A cet égard, il souligne qu'en France seules les juridictions

administratives sont compétentes pour connaître des litiges qui

opposent les contractuels de droit public à leur employeur et que le

statut de l'agent public contractuel est, tout entier, conditionné par

les contraintes du service public, y compris en ce qui concerne la

cessation des fonctions et les conditions de rémunération. Selon lui,

la signature du contrat apparaît comme la manifestation d'un accord de

volontés déclenchant l'application d'un statut préexistant, et non

comme l'aboutissement d'une négociation des parties sur le contenu de

ce statut.

Le requérant conteste l'exception d'irrecevabilité soulevé par

le Gouvernement. Il estime en effet qu'une distinction s'impose entre

les qualités d'agent contractuel et de fonctionnaire et rappelle à cet

égard la jurisprudence française selon laquelle «les agents

contractuels et les fonctionnaires titulaires ne se trouvent pas dans

la même situation juridique au regard du service public» (Conseil

d'Etat, 11 janvier 1980, Delannay).

Si le requérant admet que certaines contraintes liées au service

public en général étaient contenues dans son contrat, il souligne en

revanche un certain nombre de particularités liées à son statut d'agent

contractuel non titulaire. Il relève en particulier que ce statut ne

lui donnait aucunement la sécurité de l'emploi assurée aux

fonctionnaires, pas plus qu'il ne donnait lieu à une inscription au

tableau d'avancement des attachés et conseillers commerciaux, propre

à chacun des corps de fonctionnaires. En outre, le statut d'agent

contractuel non titulaire ouvrait droit à un système de retraite

particulier, avec notamment la constitution d'un pécule, transformé en

l'occurrence en une indemnité de licenciement.

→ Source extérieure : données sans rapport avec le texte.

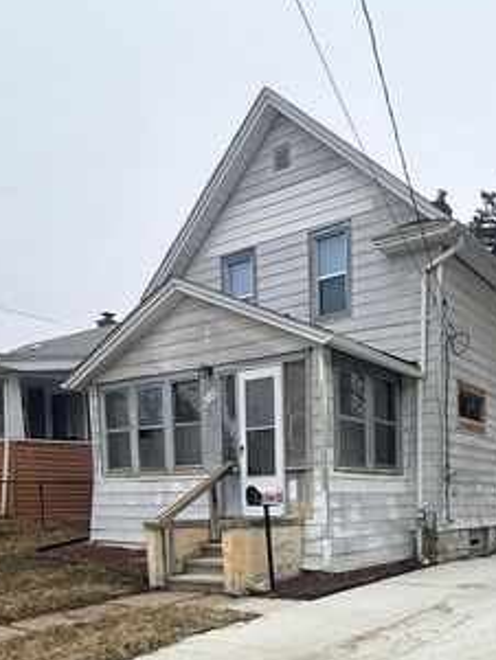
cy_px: 567
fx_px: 592
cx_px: 408
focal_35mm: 31
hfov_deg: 43.0
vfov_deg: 52.7
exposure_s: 1/549
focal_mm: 2.22
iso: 50
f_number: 2.2
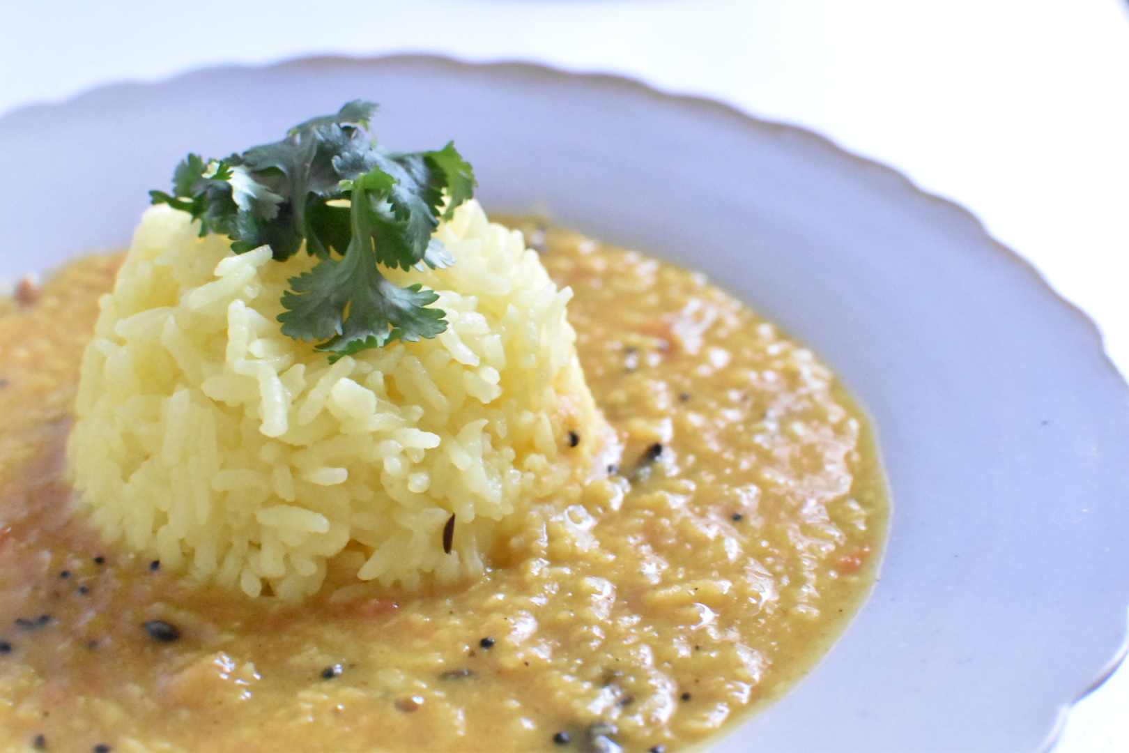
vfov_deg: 25.8
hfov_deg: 37.9
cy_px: 376
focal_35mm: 52
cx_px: 564
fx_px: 1646
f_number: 6.3
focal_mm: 35
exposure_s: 1/50
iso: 12800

Par ailleurs, le requérant rejette l'argument du Gouvernement

fondé sur la nature publique du contrat. Selon lui, il n'existe pas de

différence substantielle entre un contrat passé avec l'administration

faisant référence à un «statut préexistant» et ceux passés avec

d'autres organismes qui font référence à des statuts ou des règlements

intérieurs. Il estime en outre que l'argument du Gouvernement tiré de

la compétence des juridictions administratives pour connaître des

litiges qui opposent les contractuels de droit public à leur employeur

ne saurait être retenu.

2. Sur la violation de l'article 6 par. 1 (art. 6-1)

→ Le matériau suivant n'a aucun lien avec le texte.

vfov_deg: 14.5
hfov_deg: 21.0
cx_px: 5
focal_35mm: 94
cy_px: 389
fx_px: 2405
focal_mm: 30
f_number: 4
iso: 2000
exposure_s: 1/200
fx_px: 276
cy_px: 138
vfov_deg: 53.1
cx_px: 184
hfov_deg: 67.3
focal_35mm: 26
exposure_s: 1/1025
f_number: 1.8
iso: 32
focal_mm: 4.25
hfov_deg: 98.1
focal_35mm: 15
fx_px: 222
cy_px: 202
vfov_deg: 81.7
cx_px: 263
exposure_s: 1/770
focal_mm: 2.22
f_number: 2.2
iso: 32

Quant à l'appréciation du bien-fondé du grief tiré de la durée

excessive de la procédure devant les juridictions administratives, le

Gouvernement s'en remet à la sagesse de la Commission.

Le requérant estime que la durée de la procédure ne répond pas

à l'exigence du «délai raisonnable». Il souligne que le Gouvernement

n'a fourni aucune explication à cet égard, alors qu'aucune

justification ne saurait être trouvée ni dans la complexité de

l'affaire, ni dans le comportement du requérant.

Ayant examiné les arguments des parties, la Commission estime que

la requête, y compris en ce qui concerne l'applicabilité de l'article 6

par. 1 (art. 6-1) de la Convention à la procédure litigieuse, soulève

des questions de fait et de droit qui ne sauraient être résolues à ce

stade de l'examen de l'affaire, mais nécessitent un examen au fond. La

requête ne saurait dès lors être déclarée manifestement mal fondée en

application de l'article 27 par. 2 (art. 27-2) de la Convention. En

outre, la requête ne se heurte à aucun autre motif d'irrecevabilité.

Par ces motifs, la Commission, à la majorité,

DECLARE LA REQUETE RECEVABLE, tous moyens de fond réservés.